The results of the CTF exercise act as a strong validation of the ability of the Attivo Networks deception platform to not only deceive attackers into revealing themselves, but also capture detailed attack forensics that allow security teams to understand attacks and accelerate their incident response process.
This year we were fortunate to present twice. The first was a presentation by our Chief Marketing Officer, Carolyn Crandall. Her presentation, titled, Deception in the Digital Danger Zone, focused on the role of deception technology in the “Digital Danger Zone”, why current security controls aren’t stopping breaches, and why organizations need deception technology to detect in-network threats and accelerate incident response. In addition to educating attendees about the latest in deception tech., Carolyn’s presentation served as an introduction Tarah Wheeler, the keynote speaker and lead author of the 2016 best-selling “Women in Tech: Take Your Career to The Next Level With Practical Advice And Inspiring Stories”.
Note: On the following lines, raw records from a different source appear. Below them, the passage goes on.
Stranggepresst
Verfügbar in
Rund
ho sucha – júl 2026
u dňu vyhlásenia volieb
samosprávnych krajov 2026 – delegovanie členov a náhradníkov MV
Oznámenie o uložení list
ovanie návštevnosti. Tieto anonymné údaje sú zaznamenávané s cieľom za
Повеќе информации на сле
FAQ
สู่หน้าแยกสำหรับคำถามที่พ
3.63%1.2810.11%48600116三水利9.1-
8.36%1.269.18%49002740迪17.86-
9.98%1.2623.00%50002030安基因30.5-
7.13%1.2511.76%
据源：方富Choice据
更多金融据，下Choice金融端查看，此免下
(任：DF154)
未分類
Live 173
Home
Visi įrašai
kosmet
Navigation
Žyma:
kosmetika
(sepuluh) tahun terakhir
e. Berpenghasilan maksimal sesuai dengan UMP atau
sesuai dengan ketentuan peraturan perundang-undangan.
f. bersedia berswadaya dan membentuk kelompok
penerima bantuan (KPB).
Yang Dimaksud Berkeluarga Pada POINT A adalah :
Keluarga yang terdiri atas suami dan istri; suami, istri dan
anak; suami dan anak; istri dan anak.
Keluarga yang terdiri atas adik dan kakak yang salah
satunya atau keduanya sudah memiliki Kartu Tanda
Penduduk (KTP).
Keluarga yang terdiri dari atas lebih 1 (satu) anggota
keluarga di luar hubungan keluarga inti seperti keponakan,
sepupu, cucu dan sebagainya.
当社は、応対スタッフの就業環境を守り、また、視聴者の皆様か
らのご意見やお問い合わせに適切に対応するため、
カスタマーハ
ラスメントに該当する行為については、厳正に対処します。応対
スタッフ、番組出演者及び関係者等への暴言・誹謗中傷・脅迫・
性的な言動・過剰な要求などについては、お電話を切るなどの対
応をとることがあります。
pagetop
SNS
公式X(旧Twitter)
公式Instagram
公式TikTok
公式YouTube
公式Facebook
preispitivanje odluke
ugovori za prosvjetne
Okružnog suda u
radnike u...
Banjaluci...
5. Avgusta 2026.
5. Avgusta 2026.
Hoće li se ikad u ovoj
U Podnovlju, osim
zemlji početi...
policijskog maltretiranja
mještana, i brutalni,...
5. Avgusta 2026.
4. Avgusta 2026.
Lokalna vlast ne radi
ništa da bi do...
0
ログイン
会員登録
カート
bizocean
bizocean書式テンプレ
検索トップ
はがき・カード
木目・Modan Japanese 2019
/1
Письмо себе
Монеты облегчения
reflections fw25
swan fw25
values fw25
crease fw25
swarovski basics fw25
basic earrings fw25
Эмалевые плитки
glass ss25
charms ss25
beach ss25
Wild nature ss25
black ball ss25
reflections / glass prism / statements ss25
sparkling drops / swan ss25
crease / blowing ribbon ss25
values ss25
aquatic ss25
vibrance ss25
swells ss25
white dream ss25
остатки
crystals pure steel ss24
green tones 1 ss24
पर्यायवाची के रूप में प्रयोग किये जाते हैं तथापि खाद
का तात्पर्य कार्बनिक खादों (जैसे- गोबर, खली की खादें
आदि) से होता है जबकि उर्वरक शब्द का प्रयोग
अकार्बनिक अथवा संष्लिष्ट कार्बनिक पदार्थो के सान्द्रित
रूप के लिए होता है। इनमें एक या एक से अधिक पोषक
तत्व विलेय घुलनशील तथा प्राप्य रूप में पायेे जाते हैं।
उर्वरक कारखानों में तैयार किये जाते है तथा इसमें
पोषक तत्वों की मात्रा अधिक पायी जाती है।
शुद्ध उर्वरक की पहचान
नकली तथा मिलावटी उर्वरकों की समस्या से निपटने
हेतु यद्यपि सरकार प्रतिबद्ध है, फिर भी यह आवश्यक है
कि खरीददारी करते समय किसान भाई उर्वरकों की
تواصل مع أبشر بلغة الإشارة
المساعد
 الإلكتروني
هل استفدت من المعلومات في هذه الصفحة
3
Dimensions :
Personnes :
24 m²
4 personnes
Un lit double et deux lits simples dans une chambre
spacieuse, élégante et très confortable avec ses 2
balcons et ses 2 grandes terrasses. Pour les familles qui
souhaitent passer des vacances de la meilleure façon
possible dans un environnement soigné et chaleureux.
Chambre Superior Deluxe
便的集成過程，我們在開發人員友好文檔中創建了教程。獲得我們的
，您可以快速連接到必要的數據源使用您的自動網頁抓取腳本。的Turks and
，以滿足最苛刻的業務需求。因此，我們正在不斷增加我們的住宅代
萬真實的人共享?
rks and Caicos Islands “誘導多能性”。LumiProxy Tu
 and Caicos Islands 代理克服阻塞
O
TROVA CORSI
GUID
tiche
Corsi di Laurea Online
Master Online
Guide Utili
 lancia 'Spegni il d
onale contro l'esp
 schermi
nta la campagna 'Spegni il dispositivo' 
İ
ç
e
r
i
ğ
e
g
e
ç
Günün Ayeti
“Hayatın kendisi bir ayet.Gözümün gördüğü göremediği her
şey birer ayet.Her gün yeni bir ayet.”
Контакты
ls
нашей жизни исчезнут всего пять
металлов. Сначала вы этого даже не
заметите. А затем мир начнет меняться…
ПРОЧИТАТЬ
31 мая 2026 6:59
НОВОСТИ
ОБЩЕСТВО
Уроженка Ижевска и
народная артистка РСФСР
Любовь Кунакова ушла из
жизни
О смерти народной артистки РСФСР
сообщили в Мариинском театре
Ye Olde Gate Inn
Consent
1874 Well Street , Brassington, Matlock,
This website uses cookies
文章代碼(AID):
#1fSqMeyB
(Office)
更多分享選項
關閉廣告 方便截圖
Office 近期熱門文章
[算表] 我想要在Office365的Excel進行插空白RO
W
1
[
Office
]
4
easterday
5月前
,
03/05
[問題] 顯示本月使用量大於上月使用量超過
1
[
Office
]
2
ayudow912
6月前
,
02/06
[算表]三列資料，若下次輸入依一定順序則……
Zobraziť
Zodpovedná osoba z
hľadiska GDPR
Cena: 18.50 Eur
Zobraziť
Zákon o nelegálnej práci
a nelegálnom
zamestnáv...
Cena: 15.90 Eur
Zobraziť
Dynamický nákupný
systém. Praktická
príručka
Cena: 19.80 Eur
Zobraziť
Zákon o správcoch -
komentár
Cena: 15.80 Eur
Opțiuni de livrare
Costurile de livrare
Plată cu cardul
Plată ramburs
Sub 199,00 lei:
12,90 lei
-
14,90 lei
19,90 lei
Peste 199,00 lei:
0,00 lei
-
The second presentation was an ISSA speaking session and discussed defending banking-related financial messaging (the SWIFT Interbank Financial communications network) and Point-of-Sale (POS) systems from breaches using deception in a talk titled, Cybersecurity of Interbank Messaging and Wholesale Payment Networks.
Discussing the numerous breaches that have affected both SWIFT and POS systems, I highlighted deception technology as an ideal solution for detecting criminals as they attempt cyberattacks in order to commit fraud. Additionally, the talk covered how organizations equipped with the Attivo Networks ThreatDefend Platform are able to detect when attackers breach a network to plant malware on SWIFT software to send fraudulent transactions and steal money, or when they attempt to infect the POS infrastructure of a retail entity after bypassing perimeter controls. If your organization is a financial or retail organization, you should consider evaluating the ThreatDefend platform as a solution to help defend your internal network.
The International Conference was a important collaboration between ISSA and Attivo Networks. Not only did our sponsorship of the CTF event add an interesting and challenging hurdle to the participants, but the results also proved a strong validation of the ThreatDefend platform. In the theme of “the Digital Danger Zone”, Cybersecurity of Interbank Messaging and Wholesale Payment Networks reminder participants of the dangers facing SWIFT software and POS systems, and discussed how deception technology helps to mitigate those risk.
Thank you to all who stopped by our booth! See you next year!